Give back the entries that follow exactly as written. Any picture gets left out.

==============================

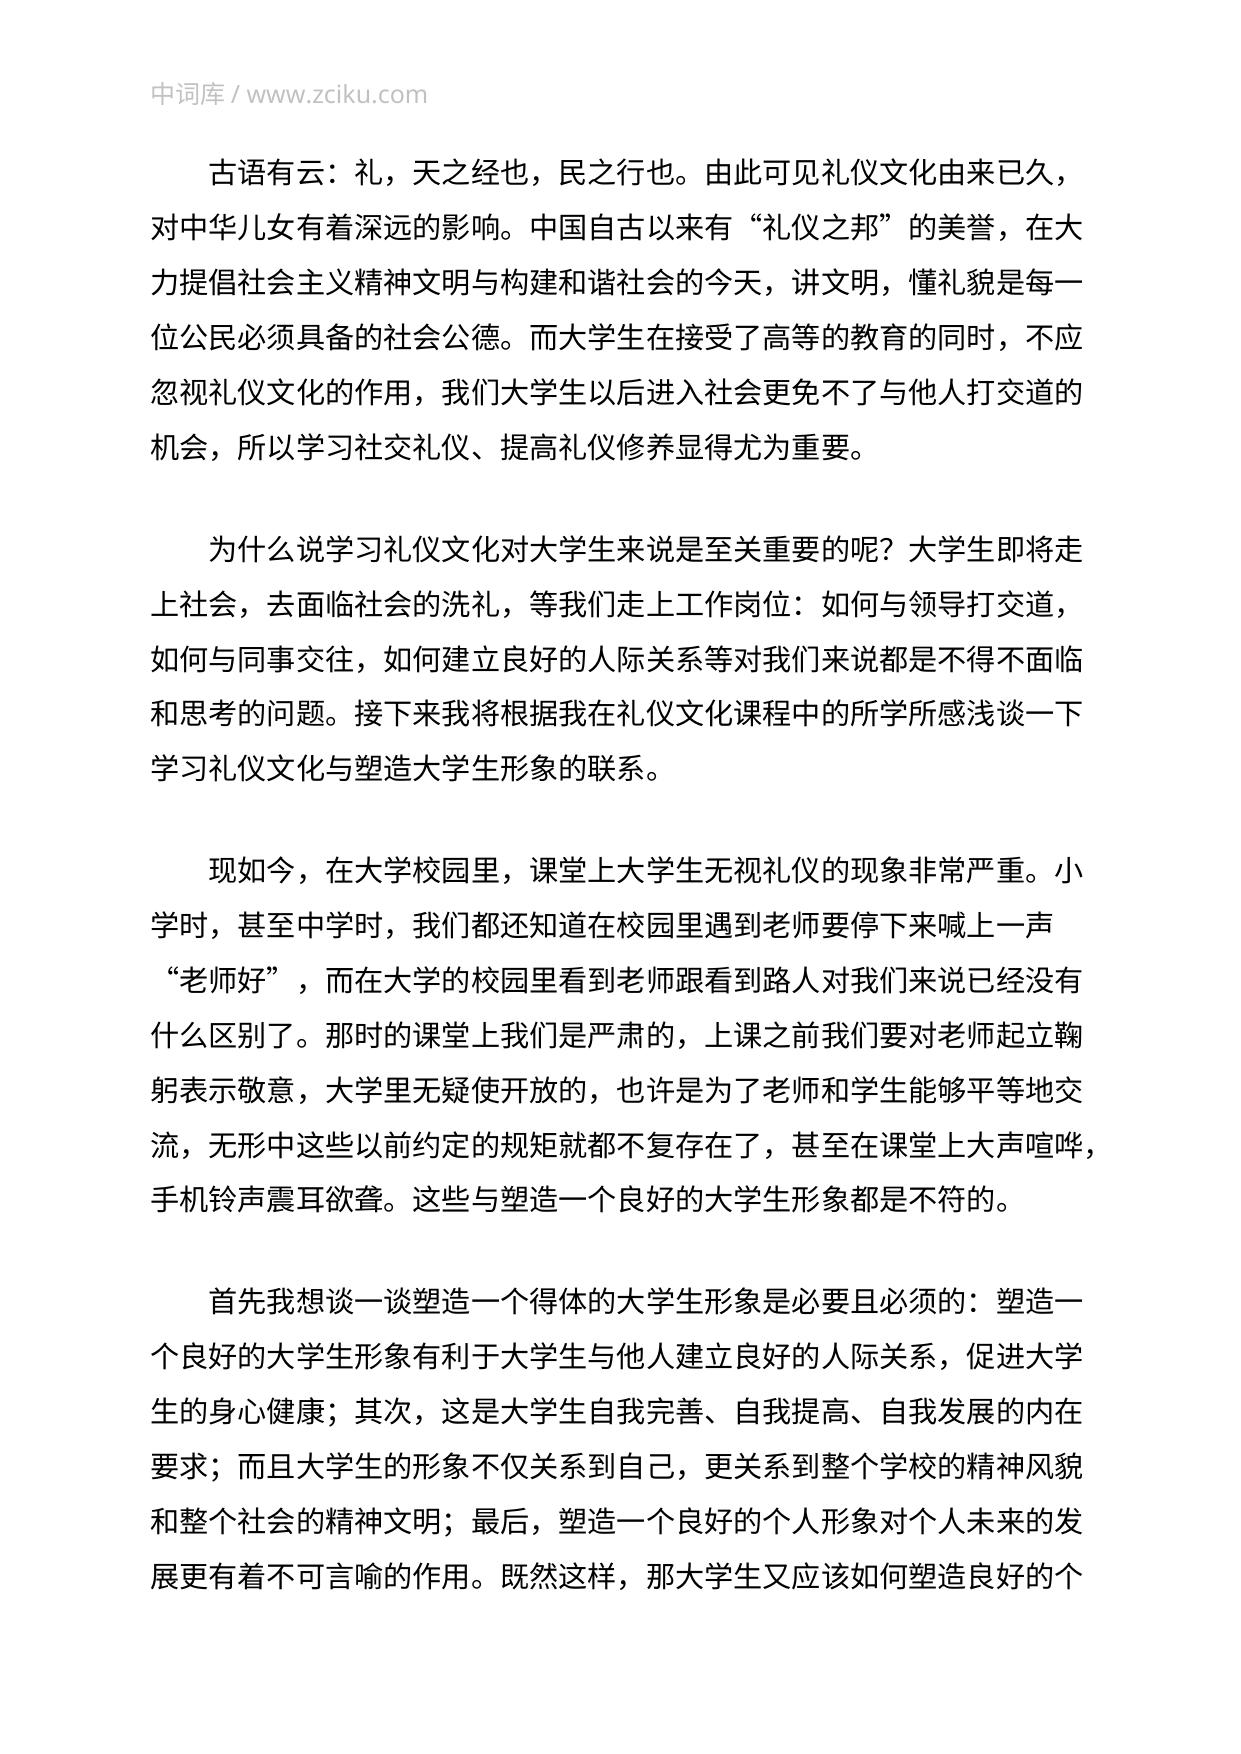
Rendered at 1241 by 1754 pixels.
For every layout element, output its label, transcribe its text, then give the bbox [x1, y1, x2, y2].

text 现如今，在大学校园里，课堂上大学生无视礼仪的现象非常严重。小学时，甚至中学时，我们都还知道在校园里遇到老师要停下来喊上一声“老师好”，而在大学的校园里看到老师跟看到路人对我们来说已经没有什么区别了。那时的课堂上我们是严肃的，上课之前我们要对老师起立鞠躬表示敬意，大学里无疑使开放的，也许是为了老师和学生能够平等地交流，无形中这些以前约定的规矩就都不复存在了，甚至在课堂上大声喧哗，手机铃声震耳欲聋。这些与塑造一个良好的大学生形象都是不符的。 [150, 848, 1090, 1219]
text 为什么说学习礼仪文化对大学生来说是至关重要的呢？大学生即将走上社会，去面临社会的洗礼，等我们走上工作岗位：如何与领导打交道，如何与同事交往，如何建立良好的人际关系等对我们来说都是不得不面临和思考的问题。接下来我将根据我在礼仪文化课程中的所学所感浅谈一下学习礼仪文化与塑造大学生形象的联系。 [150, 526, 1090, 788]
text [150, 1279, 1090, 1596]
text 古语有云：礼，天之经也，民之行也。由此可见礼仪文化由来已久，对中华儿女有着深远的影响。中国自古以来有“礼仪之邦”的美誉，在大力提倡社会主义精神文明与构建和谐社会的今天，讲文明，懂礼貌是每一位公民必须具备的社会公德。而大学生在接受了高等的教育的同时，不应忽视礼仪文化的作用，我们大学生以后进入社会更免不了与他人打交道的机会，所以学习社交礼仪、提高礼仪修养显得尤为重要。 [150, 150, 1090, 467]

==============================

[Completed exercise]
Rendered at 1241 by 1754 pixels.
For every layout element, output its label, transcribe its text, then give the bbox [x1, y1, x2, y2].

text 现如今，在大学校园里，课堂上大学生无视礼仪的现象非常严重。小学时，甚至中学时，我们都还知道在校园里遇到老师要停下来喊上一声“老师好”，而在大学的校园里看到老师跟看到路人对我们来说已经没有什么区别了。那时的课堂上我们是严肃的，上课之前我们要对老师起立鞠躬表示敬意，大学里无疑使开放的，也许是为了老师和学生能够平等地交流，无形中这些以前约定的规矩就都不复存在了，甚至在课堂上大声喧哗，手机铃声震耳欲聋。这些与塑造一个良好的大学生形象都是不符的。 [150, 848, 1090, 1219]
text 为什么说学习礼仪文化对大学生来说是至关重要的呢？大学生即将走上社会，去面临社会的洗礼，等我们走上工作岗位：如何与领导打交道，如何与同事交往，如何建立良好的人际关系等对我们来说都是不得不面临和思考的问题。接下来我将根据我在礼仪文化课程中的所学所感浅谈一下学习礼仪文化与塑造大学生形象的联系。 [150, 526, 1090, 788]
text [150, 1279, 1090, 1596]
text 古语有云：礼，天之经也，民之行也。由此可见礼仪文化由来已久，对中华儿女有着深远的影响。中国自古以来有“礼仪之邦”的美誉，在大力提倡社会主义精神文明与构建和谐社会的今天，讲文明，懂礼貌是每一位公民必须具备的社会公德。而大学生在接受了高等的教育的同时，不应忽视礼仪文化的作用，我们大学生以后进入社会更免不了与他人打交道的机会，所以学习社交礼仪、提高礼仪修养显得尤为重要。 [150, 150, 1090, 467]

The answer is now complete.